Tuesday, October 18, 2011

Vina-This, Vina-That

If you need a company name in Vietnam, the safest bet is to use the ubiquitous "Vina" label. Vina, from the pronunciation of the single letters of V and N in Vietnamese is found everywhere.



Here's a yearbook-style coverage of some of the best:

Most likely to be misinterpreted: Vinashin
Is it a prosthetic company? Soccer guard supplies? Ah no, it's the biggest and most-floundering SHipbuilding INdustry company.

Most ominous: Vinacontrol
Is it a wing of the Minsitry of Public Security and an arm of the propoganda branch? Nope, they just inspect machinery and equipment

Most likely to form rockin' hair band: Vinametal

Most Vietnamese: VinaNguyen
It's hard to get more Vietnamese than that.

Most likely to be confused for cuisine style: Vinatex
Soon to be usurped by my company Vinatexmex.

Most nearly redundant: Vinawine
If only they had gone with Vinavino.

Even better is that you can tell where products are from based on their name: Halida, Habaco (Hanoi), Sabaco (Saigon), Cholimex (Cho Lon), Agifish (An Giang), Huda (Hue-Danish technology beer) and so on.

Thursday, March 31, 2011

Ordering Noodles

My struggles for Vietnamese language are in the 6th year now. I get by in the language. It certainly didn't start out that way.

Sometimes it's nice to ponder those terrible moments where everything went wrong. Some of those memories have been coming to mind lately and I'll be recounting them in the next few posts:

Afternoon noodles
There's a place near the stadium in Huế that serves cơm tấm (rice with pork) in true southern style, something I was missing having spent a year in the heart of the Mekong Delta prior to leading a group of short-term volunteers for a summer in the ancient capitol.

I invited the volunteers to join me for lunch there and as we sat down one of them noted that one of their students had brought them here for noodles one afternoon. I had never seen anyone eating noodles there but who was I to argue.  Having a leg-up on the language I took responsibility for the orders that day.  The volunteer who had noodles previously wanted to know if she could get them again.

"Ok," I spoke with false authority (I still got really nervous speaking Vietnamese in front of others at this point), "we'll have 4 dishes of rice, 5 iced teas and do you have noodles?"

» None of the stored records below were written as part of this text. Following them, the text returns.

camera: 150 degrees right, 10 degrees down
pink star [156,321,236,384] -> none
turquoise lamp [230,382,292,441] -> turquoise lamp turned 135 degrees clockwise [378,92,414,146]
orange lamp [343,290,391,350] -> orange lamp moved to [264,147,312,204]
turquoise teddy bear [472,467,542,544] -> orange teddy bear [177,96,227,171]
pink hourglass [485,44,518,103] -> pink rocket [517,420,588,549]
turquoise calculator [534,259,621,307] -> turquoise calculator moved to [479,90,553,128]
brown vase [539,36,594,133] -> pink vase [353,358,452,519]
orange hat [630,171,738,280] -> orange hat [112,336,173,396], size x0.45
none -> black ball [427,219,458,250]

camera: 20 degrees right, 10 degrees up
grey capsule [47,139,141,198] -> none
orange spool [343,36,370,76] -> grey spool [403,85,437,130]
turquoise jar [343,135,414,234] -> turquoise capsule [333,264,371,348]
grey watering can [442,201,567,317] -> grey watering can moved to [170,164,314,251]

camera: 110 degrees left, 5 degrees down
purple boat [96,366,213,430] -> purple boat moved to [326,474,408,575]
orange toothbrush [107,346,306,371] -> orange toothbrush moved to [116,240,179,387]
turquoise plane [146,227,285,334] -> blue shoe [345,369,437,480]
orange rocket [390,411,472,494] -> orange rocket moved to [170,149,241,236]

"We've just got ____ ____ noodles."

"Oh..." I stalled, not knowing what those noodles were but assuming the volunteer wouldn't mind, I mean how many noodle types could they have? "Ok, a bowl of those noodles then."

A smile broadened into a full, bellowing laugh as the order taker turned around, addressing seemingly all the patrons of the place and shouted, "this guy wants ___ ____ noodles!"

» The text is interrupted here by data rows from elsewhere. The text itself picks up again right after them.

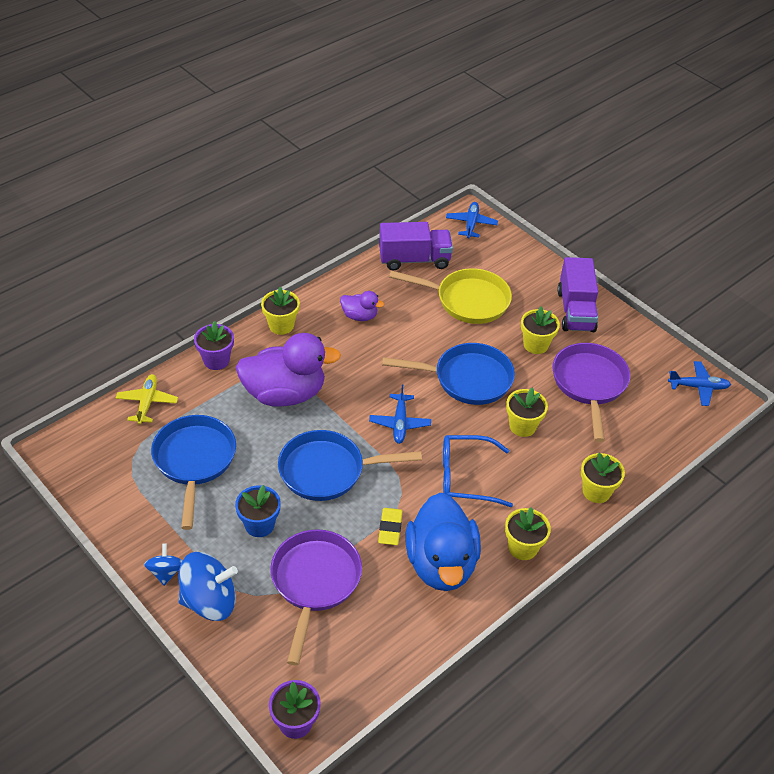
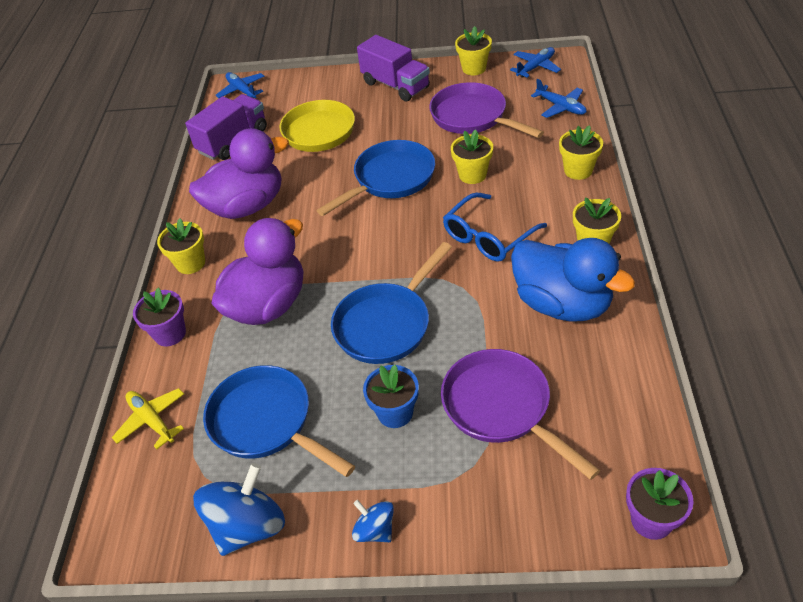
camera: 40 degrees left, 0 degrees up
blue spinning top [179,552,238,621] -> blue spinning top moved to [193,463,285,556]
purple duck [340,291,384,321] -> purple duck [189,128,289,219], size x2.09
blue plane [369,384,431,444] -> blue plane moved to [531,79,587,118]
yellow eraser [378,508,403,545] -> none
yellow flower pot [521,306,560,354] -> yellow flower pot moved to [455,26,492,75]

Something had gone terribly wrong.

"I think they don't have the noodles. Is rice ok?" I asked the volunteer eager to disappear underneath the already squat plastic table.  I'd have to dig a whole in the cement to get under there properly.

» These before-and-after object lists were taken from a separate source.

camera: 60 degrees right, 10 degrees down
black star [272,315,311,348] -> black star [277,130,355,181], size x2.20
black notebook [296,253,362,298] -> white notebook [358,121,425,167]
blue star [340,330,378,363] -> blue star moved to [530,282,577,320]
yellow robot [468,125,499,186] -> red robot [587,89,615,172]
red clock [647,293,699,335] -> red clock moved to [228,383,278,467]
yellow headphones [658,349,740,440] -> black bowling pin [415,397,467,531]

After a few minutes of pondering and rewinding the conversation in my head I had figured it out.  Of course, there was the problem! The Huế accent (I was only 2 weeks in to hearing it) and my own nervousness had flubbed it all. I completely understood what he had said on the second review. I imagined how it must have sounded from the order taker's perspective and I couldn't help cracking a smile too.

The conversation rewound itself again and I put on my UN council approved headphones for a second listen with the translator.

The order taker approached the foreigner expecting his order

"Give 4 plates of rice, 5 iced teas, do you have noodles?"

"We only have noodles buổi chiều."

"Ok...noodles buổi chiều. Give me one bowl of noodles buổi chiều."

And so for the foreigner who wanted noodles buổi chiều received an announcement on his behalf instead, "this foreigner over here wants a bowl of afternoon (buổi chiều) noodles!"

Noodles are only available after 4pm. Of course that was worth laughing about.